[Work to do]
Reproduce the entries from the line with "family: Equisetaceae" to the line with "genus: Mytilus", substituting "vernacular name" for "common name" and leaving everything else unchanged.

[Records from a dataset]
-.-.-
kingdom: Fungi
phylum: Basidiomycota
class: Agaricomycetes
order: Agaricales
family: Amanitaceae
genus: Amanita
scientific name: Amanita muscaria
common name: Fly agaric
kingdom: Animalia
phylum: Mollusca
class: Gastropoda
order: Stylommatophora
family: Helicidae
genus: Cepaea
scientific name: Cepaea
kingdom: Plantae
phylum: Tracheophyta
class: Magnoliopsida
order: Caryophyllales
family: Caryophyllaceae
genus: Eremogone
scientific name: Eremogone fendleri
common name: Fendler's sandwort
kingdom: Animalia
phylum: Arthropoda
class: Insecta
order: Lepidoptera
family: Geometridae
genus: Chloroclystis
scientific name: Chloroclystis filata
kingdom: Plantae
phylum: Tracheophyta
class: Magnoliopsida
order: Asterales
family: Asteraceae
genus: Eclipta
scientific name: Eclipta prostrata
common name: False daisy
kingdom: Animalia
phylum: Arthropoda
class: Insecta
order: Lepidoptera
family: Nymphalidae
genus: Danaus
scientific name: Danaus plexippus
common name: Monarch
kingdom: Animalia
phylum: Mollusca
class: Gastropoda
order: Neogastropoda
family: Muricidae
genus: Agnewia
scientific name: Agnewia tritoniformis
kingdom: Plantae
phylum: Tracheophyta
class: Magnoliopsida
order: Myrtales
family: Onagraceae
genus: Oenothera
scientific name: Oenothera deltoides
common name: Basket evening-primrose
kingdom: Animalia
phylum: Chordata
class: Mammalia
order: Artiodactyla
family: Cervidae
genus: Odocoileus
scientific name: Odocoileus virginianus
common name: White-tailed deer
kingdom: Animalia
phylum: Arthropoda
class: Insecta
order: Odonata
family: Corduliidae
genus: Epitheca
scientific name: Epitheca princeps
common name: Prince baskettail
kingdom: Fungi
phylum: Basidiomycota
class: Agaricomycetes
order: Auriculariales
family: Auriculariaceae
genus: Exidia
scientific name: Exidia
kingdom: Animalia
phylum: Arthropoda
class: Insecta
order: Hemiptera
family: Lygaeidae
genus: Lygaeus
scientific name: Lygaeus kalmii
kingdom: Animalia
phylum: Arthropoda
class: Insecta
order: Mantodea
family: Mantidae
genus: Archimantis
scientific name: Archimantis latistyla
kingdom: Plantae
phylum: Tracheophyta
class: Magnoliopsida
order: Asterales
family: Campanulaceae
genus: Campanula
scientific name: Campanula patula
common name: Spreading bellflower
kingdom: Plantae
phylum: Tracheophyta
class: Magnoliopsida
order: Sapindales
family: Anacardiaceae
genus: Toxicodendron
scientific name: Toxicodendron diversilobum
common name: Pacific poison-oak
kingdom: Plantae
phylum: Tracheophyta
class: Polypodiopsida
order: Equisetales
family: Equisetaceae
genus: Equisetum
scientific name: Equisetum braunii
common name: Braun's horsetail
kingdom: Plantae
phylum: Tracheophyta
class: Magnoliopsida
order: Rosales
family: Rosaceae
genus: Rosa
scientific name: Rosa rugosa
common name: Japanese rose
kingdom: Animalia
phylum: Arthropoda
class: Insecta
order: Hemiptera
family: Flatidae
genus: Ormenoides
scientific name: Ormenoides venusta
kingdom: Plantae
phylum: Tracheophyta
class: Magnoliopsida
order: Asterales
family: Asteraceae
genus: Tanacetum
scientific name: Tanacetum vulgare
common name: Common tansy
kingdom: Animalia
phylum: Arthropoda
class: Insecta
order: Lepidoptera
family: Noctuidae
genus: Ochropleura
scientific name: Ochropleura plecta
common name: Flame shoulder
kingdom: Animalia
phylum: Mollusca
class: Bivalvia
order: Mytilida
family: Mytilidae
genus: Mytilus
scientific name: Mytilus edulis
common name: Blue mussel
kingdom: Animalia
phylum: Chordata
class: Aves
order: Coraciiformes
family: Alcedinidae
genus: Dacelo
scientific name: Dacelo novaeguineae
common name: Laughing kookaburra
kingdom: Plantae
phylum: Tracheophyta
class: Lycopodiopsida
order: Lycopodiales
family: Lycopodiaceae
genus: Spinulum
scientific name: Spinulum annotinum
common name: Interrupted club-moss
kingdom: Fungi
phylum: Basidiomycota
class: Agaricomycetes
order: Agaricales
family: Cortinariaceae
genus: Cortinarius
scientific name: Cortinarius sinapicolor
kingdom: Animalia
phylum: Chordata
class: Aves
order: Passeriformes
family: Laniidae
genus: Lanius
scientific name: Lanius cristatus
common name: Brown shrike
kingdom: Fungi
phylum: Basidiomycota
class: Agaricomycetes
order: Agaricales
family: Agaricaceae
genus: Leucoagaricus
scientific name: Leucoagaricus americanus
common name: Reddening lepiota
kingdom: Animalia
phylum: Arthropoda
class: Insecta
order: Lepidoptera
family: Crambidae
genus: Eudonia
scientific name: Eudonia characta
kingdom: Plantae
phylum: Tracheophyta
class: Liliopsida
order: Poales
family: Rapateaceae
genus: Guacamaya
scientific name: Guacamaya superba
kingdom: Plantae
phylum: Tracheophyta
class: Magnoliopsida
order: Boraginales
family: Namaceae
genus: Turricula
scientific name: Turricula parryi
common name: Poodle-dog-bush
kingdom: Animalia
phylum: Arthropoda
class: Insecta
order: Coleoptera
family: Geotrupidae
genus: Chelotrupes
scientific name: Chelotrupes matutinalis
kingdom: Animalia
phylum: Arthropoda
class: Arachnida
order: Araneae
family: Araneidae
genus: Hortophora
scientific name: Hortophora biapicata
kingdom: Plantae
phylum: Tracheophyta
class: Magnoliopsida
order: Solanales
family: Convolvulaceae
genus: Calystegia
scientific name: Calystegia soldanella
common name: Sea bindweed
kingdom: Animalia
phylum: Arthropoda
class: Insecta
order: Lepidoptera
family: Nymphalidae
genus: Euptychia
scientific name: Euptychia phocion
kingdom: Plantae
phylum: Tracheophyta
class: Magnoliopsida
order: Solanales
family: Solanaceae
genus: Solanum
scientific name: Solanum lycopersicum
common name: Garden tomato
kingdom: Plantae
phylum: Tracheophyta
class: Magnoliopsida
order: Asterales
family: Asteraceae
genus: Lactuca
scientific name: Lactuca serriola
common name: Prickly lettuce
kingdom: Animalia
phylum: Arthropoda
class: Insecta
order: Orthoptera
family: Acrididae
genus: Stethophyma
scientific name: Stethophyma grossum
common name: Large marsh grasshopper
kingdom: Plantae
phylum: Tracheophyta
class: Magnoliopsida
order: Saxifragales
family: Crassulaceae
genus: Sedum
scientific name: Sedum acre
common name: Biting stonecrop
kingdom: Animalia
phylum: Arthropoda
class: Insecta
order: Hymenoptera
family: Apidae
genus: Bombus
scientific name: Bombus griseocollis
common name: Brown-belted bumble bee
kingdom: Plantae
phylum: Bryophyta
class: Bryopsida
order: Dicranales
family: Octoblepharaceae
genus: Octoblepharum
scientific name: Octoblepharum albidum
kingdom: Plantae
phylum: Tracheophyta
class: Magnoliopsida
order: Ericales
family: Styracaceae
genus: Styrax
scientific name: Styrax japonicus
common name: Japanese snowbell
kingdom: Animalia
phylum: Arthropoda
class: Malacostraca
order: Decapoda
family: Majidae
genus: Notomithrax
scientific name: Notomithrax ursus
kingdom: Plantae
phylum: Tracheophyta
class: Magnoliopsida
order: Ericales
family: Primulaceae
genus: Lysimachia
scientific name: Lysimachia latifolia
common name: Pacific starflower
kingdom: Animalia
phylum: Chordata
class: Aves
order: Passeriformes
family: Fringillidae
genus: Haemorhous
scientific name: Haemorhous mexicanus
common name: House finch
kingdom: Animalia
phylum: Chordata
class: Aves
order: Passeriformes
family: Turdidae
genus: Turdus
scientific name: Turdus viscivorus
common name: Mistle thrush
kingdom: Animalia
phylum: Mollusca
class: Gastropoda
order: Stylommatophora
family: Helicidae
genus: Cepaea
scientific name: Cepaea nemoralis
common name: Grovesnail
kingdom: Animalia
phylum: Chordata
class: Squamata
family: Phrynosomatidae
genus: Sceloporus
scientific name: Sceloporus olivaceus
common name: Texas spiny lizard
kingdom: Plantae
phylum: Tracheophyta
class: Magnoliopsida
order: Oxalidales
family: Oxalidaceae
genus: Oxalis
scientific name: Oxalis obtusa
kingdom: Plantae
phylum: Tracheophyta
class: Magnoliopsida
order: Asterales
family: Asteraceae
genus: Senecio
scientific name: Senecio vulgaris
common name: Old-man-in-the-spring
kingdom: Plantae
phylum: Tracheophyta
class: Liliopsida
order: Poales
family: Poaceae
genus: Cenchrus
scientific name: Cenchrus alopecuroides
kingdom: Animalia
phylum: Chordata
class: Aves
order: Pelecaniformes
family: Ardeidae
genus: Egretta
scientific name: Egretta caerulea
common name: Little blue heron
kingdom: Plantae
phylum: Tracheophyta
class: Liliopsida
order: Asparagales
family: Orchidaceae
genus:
-.-.-
[Task solution]
family: Equisetaceae
genus: Equisetum
scientific name: Equisetum braunii
vernacular name: Braun's horsetail
kingdom: Plantae
phylum: Tracheophyta
class: Magnoliopsida
order: Rosales
family: Rosaceae
genus: Rosa
scientific name: Rosa rugosa
vernacular name: Japanese rose
kingdom: Animalia
phylum: Arthropoda
class: Insecta
order: Hemiptera
family: Flatidae
genus: Ormenoides
scientific name: Ormenoides venusta
kingdom: Plantae
phylum: Tracheophyta
class: Magnoliopsida
order: Asterales
family: Asteraceae
genus: Tanacetum
scientific name: Tanacetum vulgare
vernacular name: Common tansy
kingdom: Animalia
phylum: Arthropoda
class: Insecta
order: Lepidoptera
family: Noctuidae
genus: Ochropleura
scientific name: Ochropleura plecta
vernacular name: Flame shoulder
kingdom: Animalia
phylum: Mollusca
class: Bivalvia
order: Mytilida
family: Mytilidae
genus: Mytilus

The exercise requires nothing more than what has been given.